J'avais déjà décidé de relever un nouveau défi professionnel chez Skyguide. De plus, le Conseil fédéral est seul responsable de l'attribution du poste de chef des forces armées.

Devez-vous votre nouveau poste à la clique militaire? Le président de Skyguide, Aldo C. Schellenberg, était auparavant vice-chef d'état-major de l'armée.
Bien sûr, je le connaissais déjà, mais j'ai passé une évaluation en plusieurs étapes, et c'est finalement le conseil d'administration qui m'a élu.

Parlons du F-35, qui coûte plus cher que prévu. Combien de temps pourrions-nous encore continuer à faire voler le F/A-18?
Techniquement, n'importe quel avion d'époque est exploitable durant des années, mais il est absurde d'investir des milliards dans un vieux modèle.

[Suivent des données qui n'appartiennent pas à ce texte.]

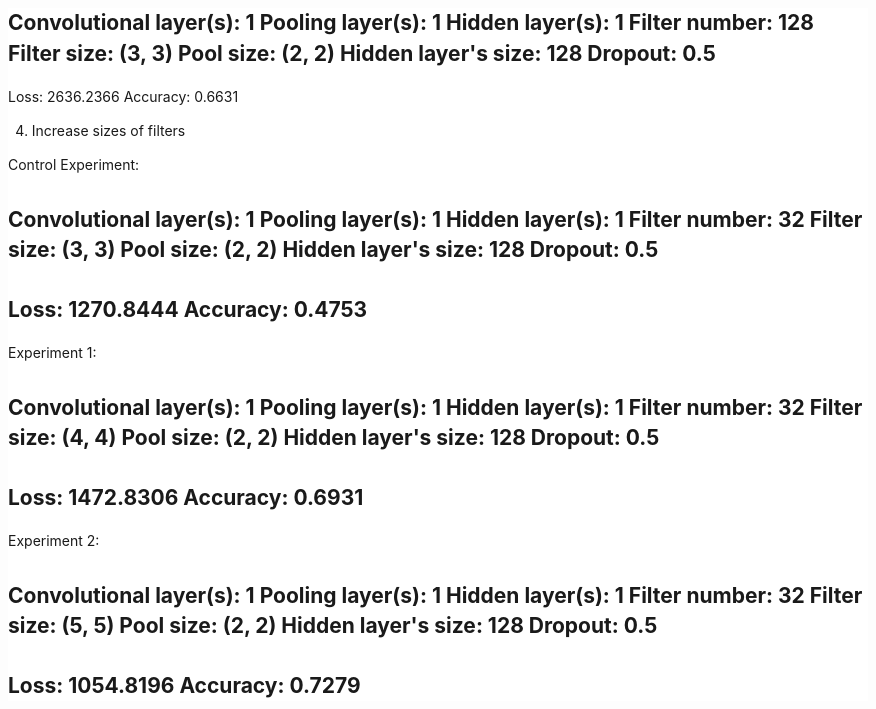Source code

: Convolutional layer(s): 1
Pooling layer(s): 1
Hidden layer(s): 1
Filter number: 128
Filter size: (3, 3)
Pool size: (2, 2)
Hidden layer's size: 128
Dropout: 0.5
-----
Loss: 2636.2366
Accuracy: 0.6631

4. Increase sizes of filters

Control Experiment:

Convolutional layer(s): 1
Pooling layer(s): 1
Hidden layer(s): 1
Filter number: 32
Filter size: (3, 3)
Pool size: (2, 2)
Hidden layer's size: 128
Dropout: 0.5
-----
Loss: 1270.8444
Accuracy: 0.4753
------------
Experiment 1:

Convolutional layer(s): 1
Pooling layer(s): 1
Hidden layer(s): 1
Filter number: 32
Filter size: (4, 4)
Pool size: (2, 2)
Hidden layer's size: 128
Dropout: 0.5
-----
Loss: 1472.8306
Accuracy: 0.6931
------------
Experiment 2:

Convolutional layer(s): 1
Pooling layer(s): 1
Hidden layer(s): 1
Filter number: 32
Filter size: (5, 5)
Pool size: (2, 2)
Hidden layer's size: 128
Dropout: 0.5
-----
Loss: 1054.8196
Accuracy: 0.7279
------------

Il a fallu un demi-milliard de francs pour prolonger la durée de vie du F/A-18 de 1000 heures de vol après le rejet du Gripen. Nous avons reconsidéré la situation: 1000 heures de vol supplémentaires par avion nous coûteraient 1,7 milliard. Cela nous permettrait de voler pendant cinq ans, mais nous aurions un avion d'époque incapable de faire face aux menaces modernes. Cela n'a aucun sens d'un point de vue militaire et économique.

Si le F-35 devient si cher, pourquoi ne pas proposer une alternative européenne?
Le F-35 est l'avion de chasse le plus performant et le plus abordable. Sa valeur au combat est primordiale: le F-35 est imbattable.

Aux Etats-Unis, le F-35 est aussi surnommé la «reine du hangar» parce qu'il doit constamment aller au garage.
Les avions sont extrêmement complexes. Les problèmes de démarrage sont normaux. Les chefs d'état-major des forces aériennes de Grande-Bretagne, d'Italie et des Pays-Bas, qui exploitent déjà des F-35, en font l'éloge. Je n'ai aucune inquiétude.